■ Task description ■
For every entry that follows, return the words exactly and omit any picture.
*** Data under study ***
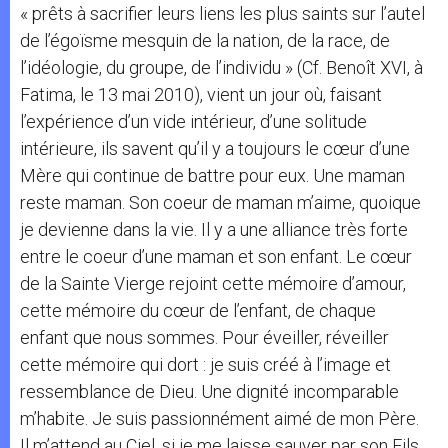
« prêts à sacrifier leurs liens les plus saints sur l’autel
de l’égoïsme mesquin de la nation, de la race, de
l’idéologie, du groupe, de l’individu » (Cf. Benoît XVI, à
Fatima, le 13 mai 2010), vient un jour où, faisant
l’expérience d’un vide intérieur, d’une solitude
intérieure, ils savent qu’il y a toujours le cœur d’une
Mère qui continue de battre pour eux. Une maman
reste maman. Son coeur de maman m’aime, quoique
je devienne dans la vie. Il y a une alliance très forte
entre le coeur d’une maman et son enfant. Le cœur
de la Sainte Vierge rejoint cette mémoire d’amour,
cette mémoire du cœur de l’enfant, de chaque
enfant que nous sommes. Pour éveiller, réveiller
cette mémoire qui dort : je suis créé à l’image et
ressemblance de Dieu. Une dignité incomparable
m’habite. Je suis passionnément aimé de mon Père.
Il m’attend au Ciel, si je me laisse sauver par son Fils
***
■ Answer box ■
« prêts à sacrifier leurs liens les plus saints sur l’autel
de l’égoïsme mesquin de la nation, de la race, de
l’idéologie, du groupe, de l’individu » (Cf. Benoît XVI, à
Fatima, le 13 mai 2010), vient un jour où, faisant
l’expérience d’un vide intérieur, d’une solitude
intérieure, ils savent qu’il y a toujours le cœur d’une
Mère qui continue de battre pour eux. Une maman
reste maman. Son coeur de maman m’aime, quoique
je devienne dans la vie. Il y a une alliance très forte
entre le coeur d’une maman et son enfant. Le cœur
de la Sainte Vierge rejoint cette mémoire d’amour,
cette mémoire du cœur de l’enfant, de chaque
enfant que nous sommes. Pour éveiller, réveiller
cette mémoire qui dort : je suis créé à l’image et
ressemblance de Dieu. Une dignité incomparable
m’habite. Je suis passionnément aimé de mon Père.
Il m’attend au Ciel, si je me laisse sauver par son Fils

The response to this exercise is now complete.